United States (US) President Joe Biden has condemned calls by the Prosecutor of the International Criminal Court (ICC) for the arrest of the Israeli Prime Minister and other Israeli leaders over the war in Gaza, saying it ‘outrageous’.
The chief ICC prosecutor, Karim Khan, said on Monday there were reasonable grounds to believe that Mr Netanyahu and his defence minister Yoav Gallant bore criminal responsibility for alleged war crimes and crimes against humanity in Gaza.
The prosecutor also demanded the arrest of Hamas leaders, Yahaya Sinwar, Khalid Marshall and others, accusing them of masterminding the October 7 massacre in Israel which triggered Israeli military action in Gaza.
The US president said further that there was “no equivalence – none – between Israel and Hamas”.
US Secretary of State Antony Blinken echoed the president’s condemnation, saying Washington “fundamentally rejects” the move. “It is shameful,” he said. “[The] ICC has no jurisdiction over this matter.”
Blinken also suggested the request for arrest warrants would jeopardise ongoing efforts to reach a ceasefire deal.
Meanwhile Israeli Prime Minister Benjamin Netanyahu has angrily condemned the International Criminal Court’s prosecutor for seeking arrest warrants for him alongside Hamas’s leaders over alleged war crimes in the Gaza conflict.
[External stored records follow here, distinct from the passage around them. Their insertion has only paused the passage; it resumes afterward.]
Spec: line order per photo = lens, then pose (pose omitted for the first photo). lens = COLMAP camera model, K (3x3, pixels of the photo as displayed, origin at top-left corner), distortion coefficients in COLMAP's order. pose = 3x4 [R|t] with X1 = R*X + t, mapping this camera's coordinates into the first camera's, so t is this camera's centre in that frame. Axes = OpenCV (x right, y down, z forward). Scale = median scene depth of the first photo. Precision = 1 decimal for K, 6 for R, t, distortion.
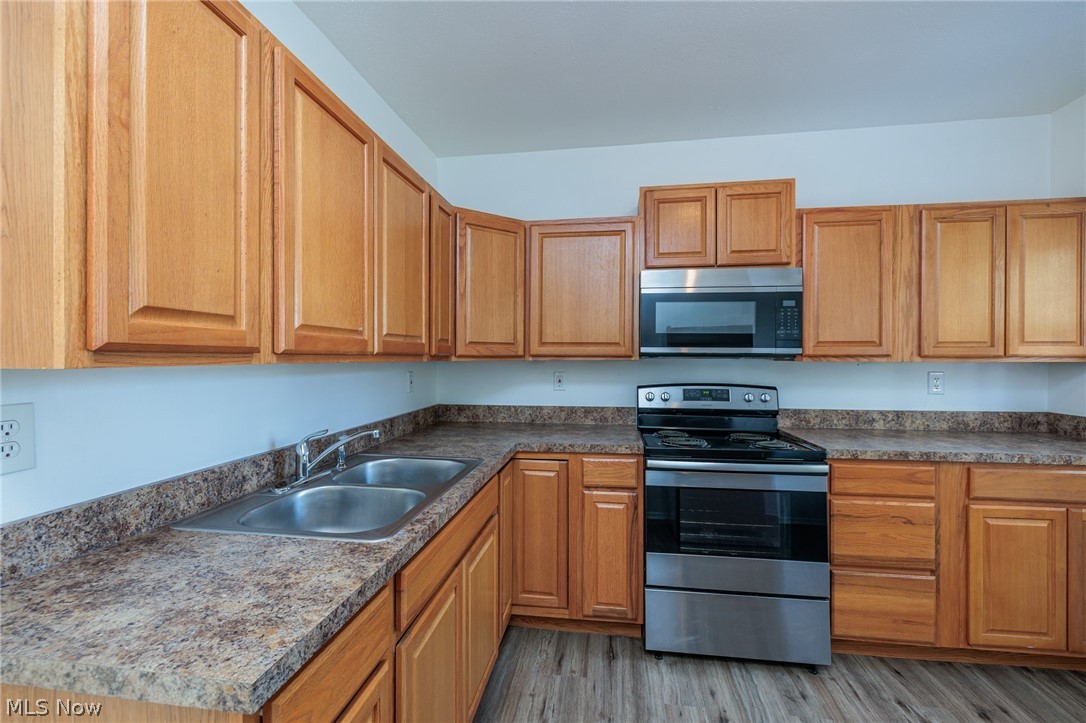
lens RADIAL K [[455.7, 0, 542.3], [0, 455.7, 359.5], [0, 0, 1]] dist [0.001065, 0.000201]
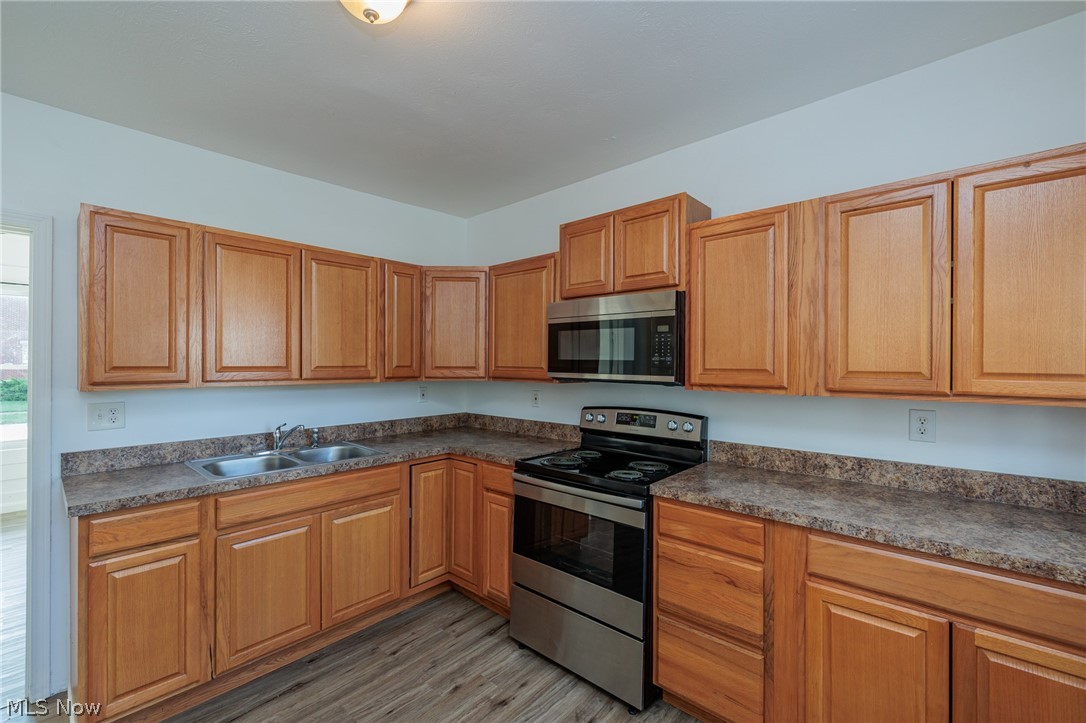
lens RADIAL K [[461.0, 0, 539.1], [0, 461.0, 362.4], [0, 0, 1]] dist [0.002356, 0.000298]
pose [[0.828951, 0.001189, -0.559321, 0.859495], [-0.003804, 0.999987, -0.003511, -0.048561], [0.559309, 0.005038, 0.828944, 0.062148]]
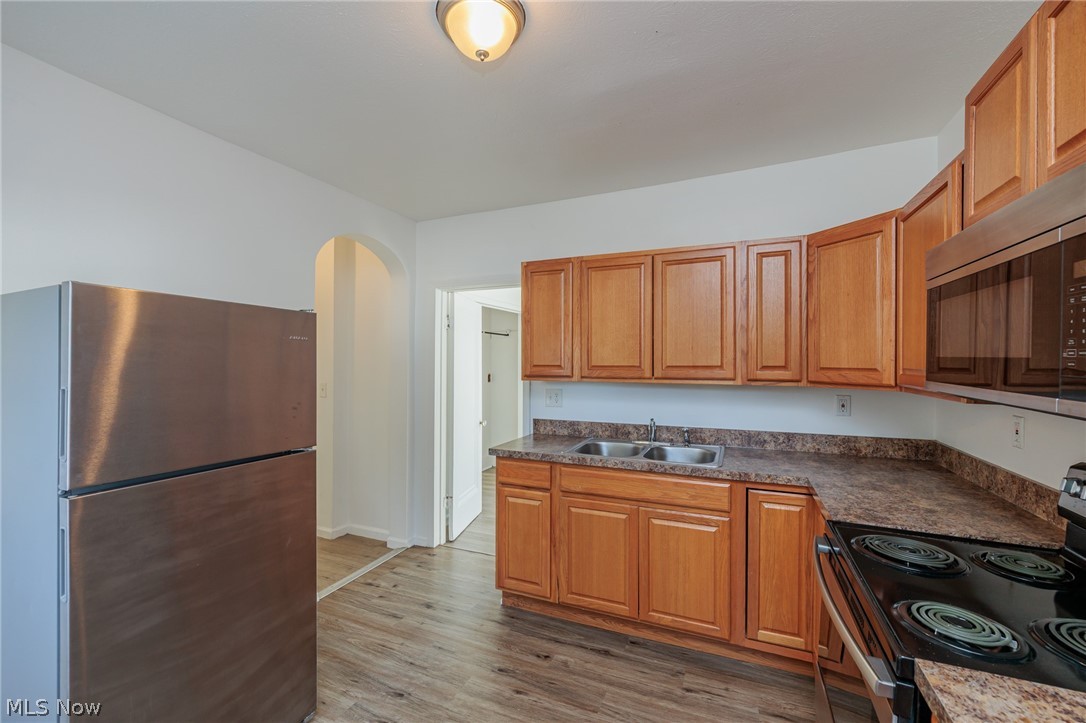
lens RADIAL K [[461.0, 0, 539.1], [0, 461.0, 362.4], [0, 0, 1]] dist [0.002356, 0.000298]
pose [[-0.270082, 0.003433, -0.962831, 0.974156], [-0.002637, 0.999987, 0.004305, -0.053859], [0.962834, 0.003702, -0.270069, 0.707437]]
Netanyahu said he rejected with disgust that “democratic Israel” had been compared to what he called “mass murderers”.
His comments have been echoed by US President Joe Biden, who said there was no equivalence between Israel and Hamas.
The court’s chief prosecutor, Karim Khan KC, also applied for arrest warrants for Israeli Defence Minister Yoav Gallant and Hamas’s political leader Ismail Haniyeh, along with the group’s military chief Mohammed Deif.
He said the alleged crimes begin “from at least 7 October 2023” in the Hamas leaders’ case, when the group launched its attack on Israel, and “from at least 8 October 2023” for the Israeli leaders.
The ICC defended its stance on Monday, saying that despite “significant efforts” it had not received “any information that has demonstrated genuine action at the domestic level [in Israel] to address the crimes alleged or the individuals under investigation”.
A panel of judges at the ICC must now consider whether to issue the warrants and, if they do, countries signed up to the ICC statute are obliged to arrest the men if they have such an opportunity.
Netanyahu condemned the application to seek his arrest as “an absurd and false order”.
In a public statement in Hebrew, he asked “with what audacity” the ICC would “dare to compare” Hamas and Israel.
The comparison was a “distortion of reality,” Netanyahu said.
He accused the prosecutor of “callously pouring gasoline on the fires of antisemitism that are raging across the world”.
Israel’s Foreign Minister Israel Katz called the move by Khan an “unrestrained frontal assault” on the victims of the October 7 attacks and a “historical disgrace that will be remembered forever”.
Hamas earlier made its own demand for “the cancellation of all arrest warrants issued against leaders of the Palestinian resistance”.
“Hamas strongly denounces the attempts of the Prosecutor of the International Criminal Court to equate the victim with the executioner,” the group said.
The group also complained that the application for warrants against Netanyahu and Gallant had come
“seven months late”, and that other Israeli political and military leaders had not been named alongside them.
The accusations against the Israeli and Hamas leaders stem from the events of October 7, 2023, when waves of Hamas gunmen attacked Israel, killing about 1,200 people and taking 252 others back to Gaza as hostages. The attack triggered the current war, in which at least 35,500 Palestinians have been killed in Gaza, according to the territory’s Hamas-run health ministry.